Restate all the entries exactly as they appear, apart from the pictures.

━━━━━━

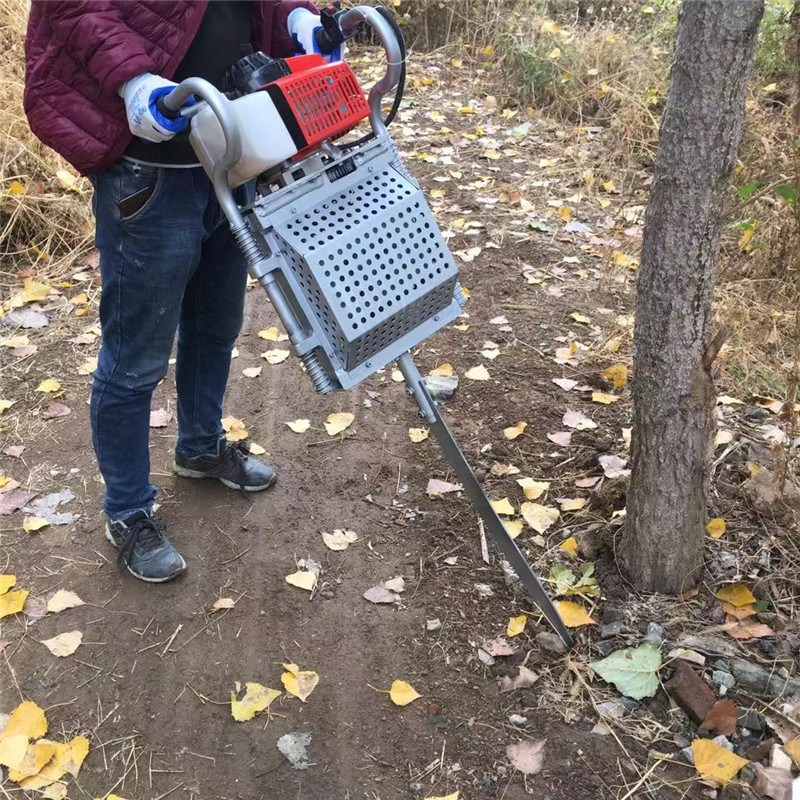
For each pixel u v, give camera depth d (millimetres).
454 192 4715
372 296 1756
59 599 2393
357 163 1841
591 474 2803
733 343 3361
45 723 2066
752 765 1929
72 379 3328
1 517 2680
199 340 2479
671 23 5949
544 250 4168
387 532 2635
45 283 3951
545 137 5352
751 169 3873
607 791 1914
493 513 2113
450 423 3070
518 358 3414
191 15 1767
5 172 4305
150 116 1665
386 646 2275
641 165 4973
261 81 1776
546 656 2217
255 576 2490
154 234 1961
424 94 5973
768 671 2143
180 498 2756
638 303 2131
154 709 2131
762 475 2650
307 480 2842
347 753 2025
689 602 2342
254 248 1708
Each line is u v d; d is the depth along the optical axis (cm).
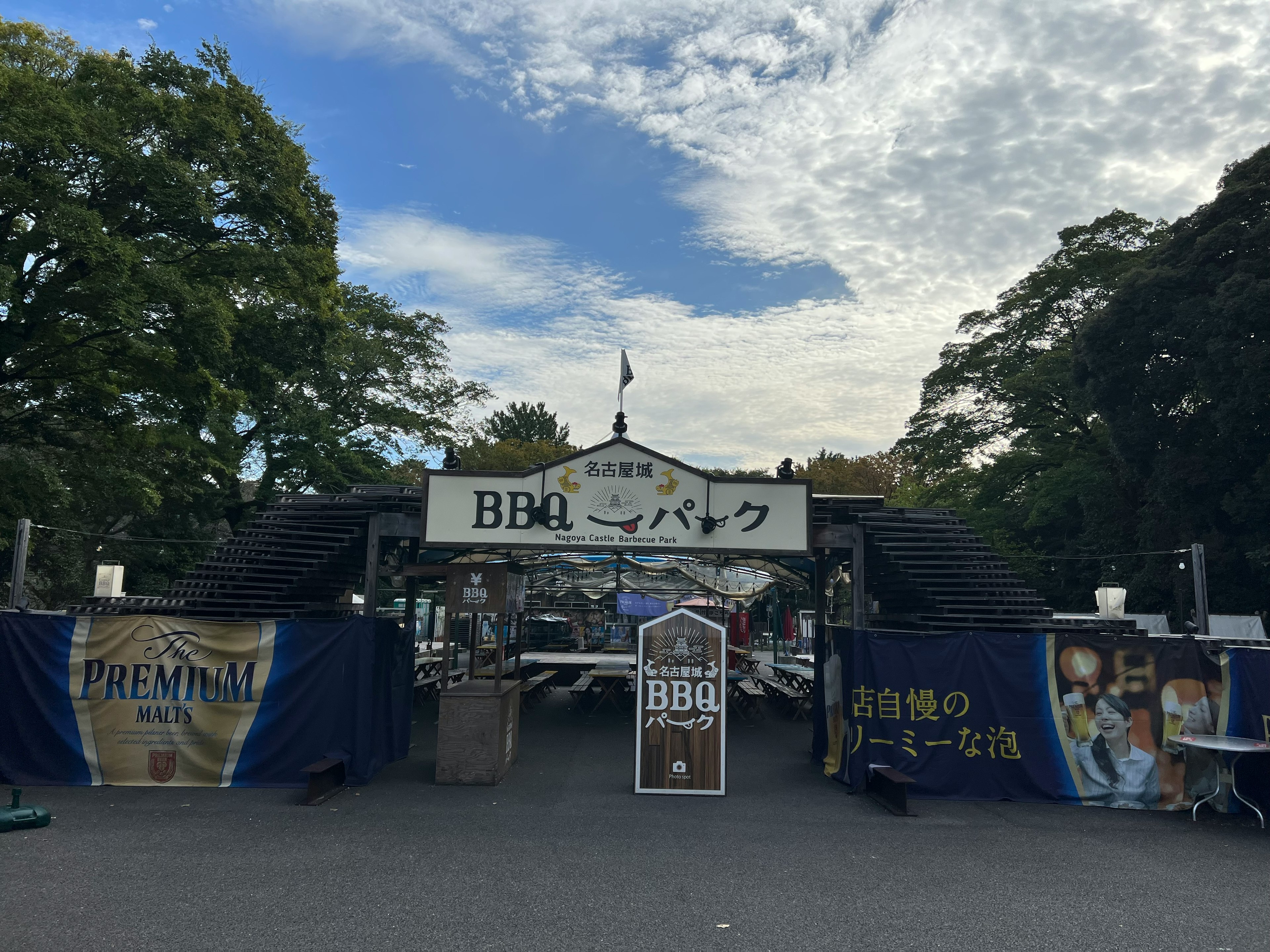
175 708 817
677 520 954
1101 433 2683
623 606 1869
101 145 1235
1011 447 3002
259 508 2523
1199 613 1167
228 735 817
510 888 523
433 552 1253
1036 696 813
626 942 440
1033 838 671
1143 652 806
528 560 1379
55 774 800
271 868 557
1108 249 2691
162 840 623
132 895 498
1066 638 819
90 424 1617
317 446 2450
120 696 815
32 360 1433
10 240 1309
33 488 1508
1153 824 724
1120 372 2198
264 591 927
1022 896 525
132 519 2416
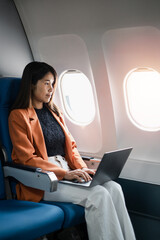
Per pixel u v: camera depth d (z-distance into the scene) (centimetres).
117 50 250
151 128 270
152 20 219
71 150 259
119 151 218
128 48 244
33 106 251
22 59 296
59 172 227
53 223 195
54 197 229
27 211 197
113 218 207
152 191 272
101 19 242
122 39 242
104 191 211
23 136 228
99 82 270
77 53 271
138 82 266
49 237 239
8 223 179
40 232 187
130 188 285
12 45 285
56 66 293
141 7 221
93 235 207
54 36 276
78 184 220
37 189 228
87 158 268
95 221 206
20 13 288
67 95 307
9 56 283
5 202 216
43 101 248
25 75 240
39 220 187
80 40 262
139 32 231
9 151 236
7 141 236
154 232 274
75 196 221
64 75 299
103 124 286
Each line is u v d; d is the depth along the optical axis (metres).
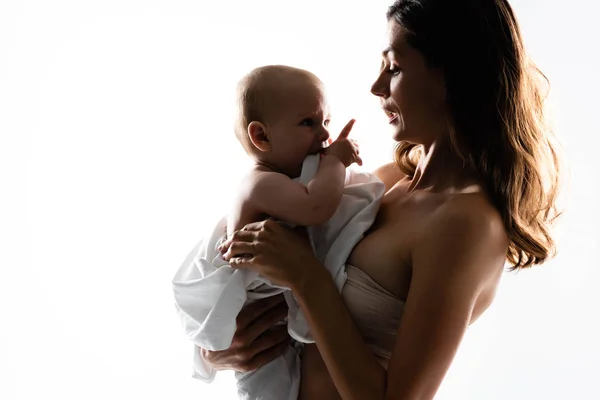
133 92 2.61
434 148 1.40
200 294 1.42
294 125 1.39
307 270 1.27
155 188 2.62
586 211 2.42
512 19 1.34
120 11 2.60
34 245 2.56
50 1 2.56
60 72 2.57
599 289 2.40
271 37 2.68
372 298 1.33
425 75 1.33
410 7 1.33
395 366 1.20
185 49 2.64
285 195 1.33
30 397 2.54
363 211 1.39
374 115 2.72
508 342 2.52
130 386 2.58
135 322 2.59
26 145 2.56
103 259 2.60
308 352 1.43
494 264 1.29
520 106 1.33
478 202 1.29
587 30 2.44
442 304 1.21
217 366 1.46
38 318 2.55
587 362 2.42
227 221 1.49
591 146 2.42
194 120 2.64
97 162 2.60
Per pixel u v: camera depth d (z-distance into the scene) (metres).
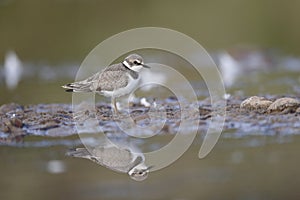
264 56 25.08
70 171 11.47
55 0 31.19
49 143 12.94
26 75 22.94
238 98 16.50
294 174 11.13
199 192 10.47
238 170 11.48
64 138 13.27
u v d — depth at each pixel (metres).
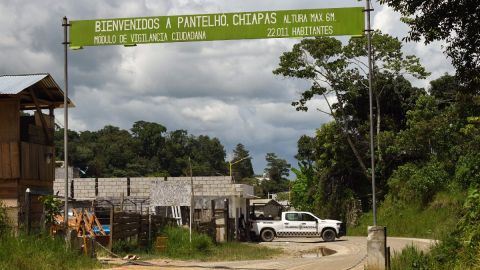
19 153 23.91
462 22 16.47
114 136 104.62
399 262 16.70
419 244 32.88
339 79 54.59
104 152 99.69
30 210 20.33
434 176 47.28
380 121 57.53
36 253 17.36
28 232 19.16
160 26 18.25
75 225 22.86
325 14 17.61
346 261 23.33
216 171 115.19
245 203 45.97
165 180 42.28
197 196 40.72
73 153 92.81
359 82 55.00
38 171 25.25
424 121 49.06
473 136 37.09
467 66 17.09
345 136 56.56
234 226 40.09
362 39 51.72
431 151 51.53
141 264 20.44
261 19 17.84
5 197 23.91
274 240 43.97
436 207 45.09
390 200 52.03
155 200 37.91
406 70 53.28
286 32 17.77
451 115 45.38
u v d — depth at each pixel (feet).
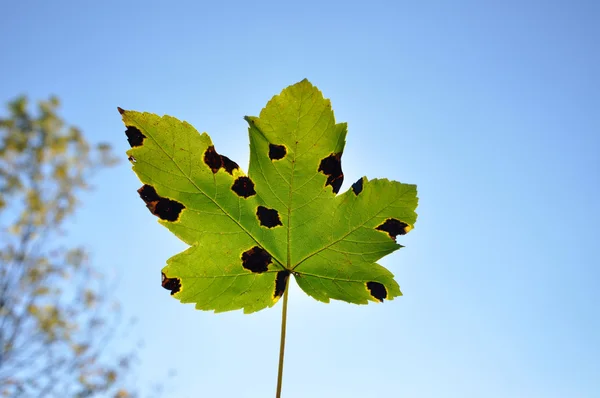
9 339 7.30
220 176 1.28
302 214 1.32
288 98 1.28
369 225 1.33
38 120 8.34
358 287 1.35
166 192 1.27
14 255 7.67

━━━━━━

» **Solution to this problem**
For each pixel u v, give camera depth d (millimetres).
454 192 4715
372 296 1756
59 599 2393
357 163 1841
591 474 2803
733 343 3361
45 723 2066
752 765 1929
72 379 3328
1 517 2680
199 340 2479
671 23 5949
544 250 4168
387 532 2635
45 283 3951
545 137 5352
751 169 3873
607 791 1914
493 513 2113
450 423 3070
518 358 3414
191 15 1767
5 172 4305
150 116 1665
386 646 2275
641 165 4973
261 81 1776
546 656 2217
255 576 2490
154 234 1961
424 94 5973
768 671 2143
180 498 2756
638 303 2131
154 709 2131
762 475 2650
307 480 2842
347 753 2025
689 602 2342
254 248 1708
Each line is u v d; d is the depth along the optical axis (cm).
175 708 817
677 520 954
1101 433 2683
623 606 1869
101 145 1235
1011 447 3002
259 508 2523
1199 613 1167
228 735 817
510 888 523
433 552 1253
1036 696 813
626 942 440
1033 838 671
1143 652 806
528 560 1379
55 774 800
271 868 557
1108 249 2691
162 840 623
132 895 498
1066 638 819
90 424 1617
317 446 2450
120 696 815
32 360 1433
10 240 1309
33 488 1508
1153 824 724
1120 372 2198
264 591 927
1022 896 525
132 519 2416
Per pixel u v: camera depth d (z-distance into the scene) (centimetres).
117 50 250
151 128 270
152 20 219
71 150 259
119 151 218
128 48 244
33 106 251
22 59 296
59 172 227
53 223 195
54 197 229
27 211 197
113 218 207
152 191 272
101 19 242
122 39 242
104 191 211
23 136 228
99 82 270
77 53 271
138 82 266
49 237 239
8 223 179
40 232 187
130 188 285
12 45 285
56 66 293
141 7 221
93 235 207
54 36 276
78 184 220
37 189 228
87 158 268
95 221 206
20 13 288
67 95 307
9 56 283
5 202 216
43 101 248
25 75 240
39 220 187
80 40 262
139 32 231
9 151 236
7 141 236
154 232 274
75 196 221
64 75 299
103 124 286
Each line is u v d; d is the depth along the optical axis (metres).
133 92 2.61
434 148 1.40
200 294 1.42
294 125 1.39
307 270 1.27
155 188 2.62
586 211 2.42
512 19 1.34
120 11 2.60
34 245 2.56
50 1 2.56
60 72 2.57
599 289 2.40
271 37 2.68
372 298 1.33
425 75 1.33
410 7 1.33
395 366 1.20
185 49 2.64
285 195 1.33
30 397 2.54
363 211 1.39
374 115 2.72
508 342 2.52
130 386 2.58
135 322 2.59
26 145 2.56
103 259 2.60
308 352 1.43
494 264 1.29
520 106 1.33
478 202 1.29
587 30 2.44
442 304 1.21
217 366 1.46
38 318 2.55
587 362 2.42
227 221 1.49
591 146 2.42
194 120 2.64
97 162 2.60
Per pixel u v: camera depth d (z-distance into the scene) (metres).
264 56 25.08
70 171 11.47
55 0 31.19
49 143 12.94
26 75 22.94
238 98 16.50
294 174 11.13
199 192 10.47
238 170 11.48
64 138 13.27
u v d — depth at each pixel (metres).
19 153 23.91
462 22 16.47
114 136 104.62
399 262 16.70
419 244 32.88
339 79 54.59
104 152 99.69
30 210 20.33
434 176 47.28
380 121 57.53
36 253 17.36
28 232 19.16
160 26 18.25
75 225 22.86
325 14 17.61
346 261 23.33
216 171 115.19
245 203 45.97
165 180 42.28
197 196 40.72
73 153 92.81
359 82 55.00
38 171 25.25
424 121 49.06
473 136 37.09
467 66 17.09
345 136 56.56
234 226 40.09
362 39 51.72
431 151 51.53
141 264 20.44
261 19 17.84
5 197 23.91
274 240 43.97
436 207 45.09
390 200 52.03
155 200 37.91
406 70 53.28
286 32 17.77
451 115 45.38
u v d — depth at each pixel (feet).
9 339 7.30
220 176 1.28
302 214 1.32
288 98 1.28
369 225 1.33
38 120 8.34
358 287 1.35
166 192 1.27
14 255 7.67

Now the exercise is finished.